As long as the qualifications in the restrictive covenants are met, the transfer fee is waived for every ownership transfer until the first residential homebuyer purchases the property. (For example, many of the undeveloped Coyote Creek units have changed hands multiple times to date, with the new developer qualifying for the transfer fee to be waived.) Currently, 92 out of 120 units in Coyote Creek can be exempted from the affordable housing transfer fee. The Ranches at Devil’s Thumb were re-platted in 2021; currently 14 out of 15 homesites could be exempt from the transfer fee.
Right now, very little revenue is generated from transfer fees. Over the last five years, the housing authority has received $4,110 in transfer fees from the Ranches at Devil’s Thumb, and $46,117.21 from Coyote Creek. These funds were deposited into the Housing Authority’s General Fund to help cover the administrative costs of managing the covenants; applications for exemptions are processed and managed by the housing authoruity.

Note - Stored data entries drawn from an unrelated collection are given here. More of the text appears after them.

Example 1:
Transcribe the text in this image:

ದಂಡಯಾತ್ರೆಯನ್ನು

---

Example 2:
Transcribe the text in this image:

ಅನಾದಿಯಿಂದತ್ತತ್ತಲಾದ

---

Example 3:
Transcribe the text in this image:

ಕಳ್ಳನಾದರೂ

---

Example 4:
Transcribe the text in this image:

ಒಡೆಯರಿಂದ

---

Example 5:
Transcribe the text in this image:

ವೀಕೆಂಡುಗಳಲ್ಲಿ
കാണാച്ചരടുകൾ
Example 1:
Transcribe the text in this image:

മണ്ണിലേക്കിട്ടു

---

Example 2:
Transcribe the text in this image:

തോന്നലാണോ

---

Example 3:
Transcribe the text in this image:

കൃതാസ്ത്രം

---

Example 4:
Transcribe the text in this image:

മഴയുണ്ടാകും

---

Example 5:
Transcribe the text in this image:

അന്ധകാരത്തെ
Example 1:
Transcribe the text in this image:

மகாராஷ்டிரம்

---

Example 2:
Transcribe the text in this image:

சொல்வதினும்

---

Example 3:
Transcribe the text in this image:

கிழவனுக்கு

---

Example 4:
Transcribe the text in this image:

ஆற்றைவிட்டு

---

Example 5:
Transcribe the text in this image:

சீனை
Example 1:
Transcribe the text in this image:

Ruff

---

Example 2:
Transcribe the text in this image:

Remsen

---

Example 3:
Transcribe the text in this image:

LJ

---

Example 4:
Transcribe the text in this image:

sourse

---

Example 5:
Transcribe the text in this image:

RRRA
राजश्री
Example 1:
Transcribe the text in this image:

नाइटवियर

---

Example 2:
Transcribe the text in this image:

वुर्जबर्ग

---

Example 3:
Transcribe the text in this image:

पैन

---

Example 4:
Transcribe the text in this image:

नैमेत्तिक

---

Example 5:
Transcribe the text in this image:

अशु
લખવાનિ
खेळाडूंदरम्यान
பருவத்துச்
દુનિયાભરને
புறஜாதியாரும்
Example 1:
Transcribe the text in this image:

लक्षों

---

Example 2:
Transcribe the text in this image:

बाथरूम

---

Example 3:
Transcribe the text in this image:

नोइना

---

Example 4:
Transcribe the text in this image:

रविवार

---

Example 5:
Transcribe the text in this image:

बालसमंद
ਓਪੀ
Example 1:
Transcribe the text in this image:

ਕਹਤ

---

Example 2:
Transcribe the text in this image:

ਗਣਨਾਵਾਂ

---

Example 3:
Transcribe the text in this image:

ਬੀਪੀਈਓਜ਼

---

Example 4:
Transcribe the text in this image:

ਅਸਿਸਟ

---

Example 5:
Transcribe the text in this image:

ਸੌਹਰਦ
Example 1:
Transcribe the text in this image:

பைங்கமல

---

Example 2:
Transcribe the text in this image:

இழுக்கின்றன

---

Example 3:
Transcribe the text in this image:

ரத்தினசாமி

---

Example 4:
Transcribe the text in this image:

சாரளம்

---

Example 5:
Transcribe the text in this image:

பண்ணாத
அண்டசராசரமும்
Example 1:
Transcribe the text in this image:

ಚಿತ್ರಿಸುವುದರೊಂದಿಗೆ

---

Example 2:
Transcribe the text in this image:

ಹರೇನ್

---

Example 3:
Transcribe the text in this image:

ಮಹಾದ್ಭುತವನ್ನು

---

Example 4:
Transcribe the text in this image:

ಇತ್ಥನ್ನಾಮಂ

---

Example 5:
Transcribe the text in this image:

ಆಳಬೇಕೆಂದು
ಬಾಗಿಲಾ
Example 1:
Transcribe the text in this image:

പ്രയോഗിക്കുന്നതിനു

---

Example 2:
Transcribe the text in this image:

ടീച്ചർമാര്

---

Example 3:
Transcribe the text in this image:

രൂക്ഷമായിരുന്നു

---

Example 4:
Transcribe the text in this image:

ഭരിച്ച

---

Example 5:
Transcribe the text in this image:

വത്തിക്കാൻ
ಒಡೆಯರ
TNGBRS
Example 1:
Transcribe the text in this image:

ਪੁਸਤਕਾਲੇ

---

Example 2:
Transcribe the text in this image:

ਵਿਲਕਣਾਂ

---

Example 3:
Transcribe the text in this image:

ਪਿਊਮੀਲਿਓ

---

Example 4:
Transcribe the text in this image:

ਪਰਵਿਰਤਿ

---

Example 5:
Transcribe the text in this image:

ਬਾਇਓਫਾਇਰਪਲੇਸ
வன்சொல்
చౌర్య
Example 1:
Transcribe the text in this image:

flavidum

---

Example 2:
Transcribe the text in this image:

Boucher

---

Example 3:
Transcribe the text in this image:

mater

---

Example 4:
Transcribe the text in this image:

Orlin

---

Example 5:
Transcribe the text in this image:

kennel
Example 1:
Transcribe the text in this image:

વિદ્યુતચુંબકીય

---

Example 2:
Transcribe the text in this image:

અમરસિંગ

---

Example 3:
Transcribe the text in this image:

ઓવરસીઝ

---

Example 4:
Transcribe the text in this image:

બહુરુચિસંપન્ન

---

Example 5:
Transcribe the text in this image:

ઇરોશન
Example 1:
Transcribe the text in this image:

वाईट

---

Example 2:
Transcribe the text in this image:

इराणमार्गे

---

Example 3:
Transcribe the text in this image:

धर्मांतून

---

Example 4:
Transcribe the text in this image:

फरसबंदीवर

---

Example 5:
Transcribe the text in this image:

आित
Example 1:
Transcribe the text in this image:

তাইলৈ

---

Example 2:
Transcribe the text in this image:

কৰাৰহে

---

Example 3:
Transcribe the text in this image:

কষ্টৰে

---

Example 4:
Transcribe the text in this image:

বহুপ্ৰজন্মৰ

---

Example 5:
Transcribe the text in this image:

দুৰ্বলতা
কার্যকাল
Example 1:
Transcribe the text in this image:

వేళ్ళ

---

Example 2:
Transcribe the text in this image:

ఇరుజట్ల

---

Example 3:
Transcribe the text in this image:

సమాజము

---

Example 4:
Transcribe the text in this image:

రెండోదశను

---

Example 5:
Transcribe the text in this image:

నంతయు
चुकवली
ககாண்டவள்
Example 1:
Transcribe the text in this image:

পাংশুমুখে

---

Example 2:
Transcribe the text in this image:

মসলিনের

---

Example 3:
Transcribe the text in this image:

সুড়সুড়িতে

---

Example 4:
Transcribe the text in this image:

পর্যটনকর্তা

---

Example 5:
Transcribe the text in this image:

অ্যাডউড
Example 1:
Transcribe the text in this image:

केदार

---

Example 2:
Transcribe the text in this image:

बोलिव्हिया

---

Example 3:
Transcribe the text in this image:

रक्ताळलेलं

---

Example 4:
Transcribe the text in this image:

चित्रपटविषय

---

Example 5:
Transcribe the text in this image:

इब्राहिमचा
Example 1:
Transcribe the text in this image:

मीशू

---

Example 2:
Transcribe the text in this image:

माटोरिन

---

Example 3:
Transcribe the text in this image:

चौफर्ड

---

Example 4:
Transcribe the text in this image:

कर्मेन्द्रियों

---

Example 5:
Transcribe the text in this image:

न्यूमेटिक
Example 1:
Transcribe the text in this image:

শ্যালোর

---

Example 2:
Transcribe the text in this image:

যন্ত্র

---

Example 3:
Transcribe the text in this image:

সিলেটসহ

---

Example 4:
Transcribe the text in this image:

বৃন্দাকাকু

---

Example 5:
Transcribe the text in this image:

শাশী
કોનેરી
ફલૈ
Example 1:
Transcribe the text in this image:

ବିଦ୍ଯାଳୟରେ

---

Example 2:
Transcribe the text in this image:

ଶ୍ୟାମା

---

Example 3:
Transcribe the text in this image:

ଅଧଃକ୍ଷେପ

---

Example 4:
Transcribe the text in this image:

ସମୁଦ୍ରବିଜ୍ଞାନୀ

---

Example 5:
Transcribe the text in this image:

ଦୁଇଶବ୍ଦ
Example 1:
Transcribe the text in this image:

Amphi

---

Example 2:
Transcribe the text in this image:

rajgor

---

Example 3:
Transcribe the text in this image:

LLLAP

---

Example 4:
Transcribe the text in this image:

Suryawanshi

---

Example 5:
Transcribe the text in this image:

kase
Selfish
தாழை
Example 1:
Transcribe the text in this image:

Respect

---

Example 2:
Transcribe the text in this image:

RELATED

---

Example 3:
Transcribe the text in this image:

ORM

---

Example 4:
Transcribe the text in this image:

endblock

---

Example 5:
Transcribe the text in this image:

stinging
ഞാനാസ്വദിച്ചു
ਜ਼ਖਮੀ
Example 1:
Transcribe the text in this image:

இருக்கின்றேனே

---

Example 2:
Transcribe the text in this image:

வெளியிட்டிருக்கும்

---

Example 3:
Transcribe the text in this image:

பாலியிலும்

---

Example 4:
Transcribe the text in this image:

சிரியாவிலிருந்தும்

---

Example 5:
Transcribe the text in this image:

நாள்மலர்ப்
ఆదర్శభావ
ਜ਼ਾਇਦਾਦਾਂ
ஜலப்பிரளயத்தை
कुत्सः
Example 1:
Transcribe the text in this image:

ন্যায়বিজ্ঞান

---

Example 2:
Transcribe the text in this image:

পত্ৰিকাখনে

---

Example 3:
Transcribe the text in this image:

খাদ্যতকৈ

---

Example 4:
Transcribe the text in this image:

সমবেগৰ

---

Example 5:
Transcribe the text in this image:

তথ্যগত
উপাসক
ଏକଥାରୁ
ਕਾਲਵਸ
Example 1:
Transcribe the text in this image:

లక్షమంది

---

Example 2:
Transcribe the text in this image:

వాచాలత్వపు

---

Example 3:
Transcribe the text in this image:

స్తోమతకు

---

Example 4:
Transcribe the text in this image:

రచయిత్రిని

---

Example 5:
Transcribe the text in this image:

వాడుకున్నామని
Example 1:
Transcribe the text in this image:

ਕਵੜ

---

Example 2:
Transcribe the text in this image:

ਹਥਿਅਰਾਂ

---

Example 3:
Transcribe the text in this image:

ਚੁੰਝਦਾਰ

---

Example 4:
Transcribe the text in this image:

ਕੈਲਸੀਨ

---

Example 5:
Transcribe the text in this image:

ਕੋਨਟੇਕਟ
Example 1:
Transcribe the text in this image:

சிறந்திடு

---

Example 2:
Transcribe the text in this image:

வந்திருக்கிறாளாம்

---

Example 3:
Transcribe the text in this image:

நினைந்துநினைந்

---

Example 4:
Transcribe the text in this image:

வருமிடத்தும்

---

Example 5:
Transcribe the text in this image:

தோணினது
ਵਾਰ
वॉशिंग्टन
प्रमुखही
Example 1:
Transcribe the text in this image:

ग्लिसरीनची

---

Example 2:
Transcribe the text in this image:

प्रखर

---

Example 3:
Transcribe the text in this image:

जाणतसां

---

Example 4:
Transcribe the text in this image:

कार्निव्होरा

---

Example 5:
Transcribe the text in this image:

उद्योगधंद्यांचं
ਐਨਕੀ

In the future, as more fees are collected (when the properties transfer from developer to homeowner and no longer qualify for exemptions), funds will be used for affordable housing programs. The hope with these restrictive covenants is that — over time — the transfer fees will be significant enough to have a true impact to affordable housing programs.
In 2021, Colorado’s legislature passed HB21-1117, to allow local government the authority to promote affordable housing units. The act clarifies that local governments may regulate the development and use of land within their jurisdictions in order to promote the new development or redevelopment of affordable housing units. Commissioners have asked that discussion on HB21-1117 be included in an upcoming meeting. While HB21-1117 isn’t an immediate solution, it opens the door to towns and counties having more tools at their disposal to promote building affordable housing, and increase the number of workforce housing units over time.
BOCC meeting agendas are posted on the County’s website co.grand.co.us on Fridays ahead of regular Tuesday meetings. If you’re not able to attend live or via WebEx, audio and transcripts of meetings are typically posted by the end of the week. We welcome thoughts and feedback from all members of our community.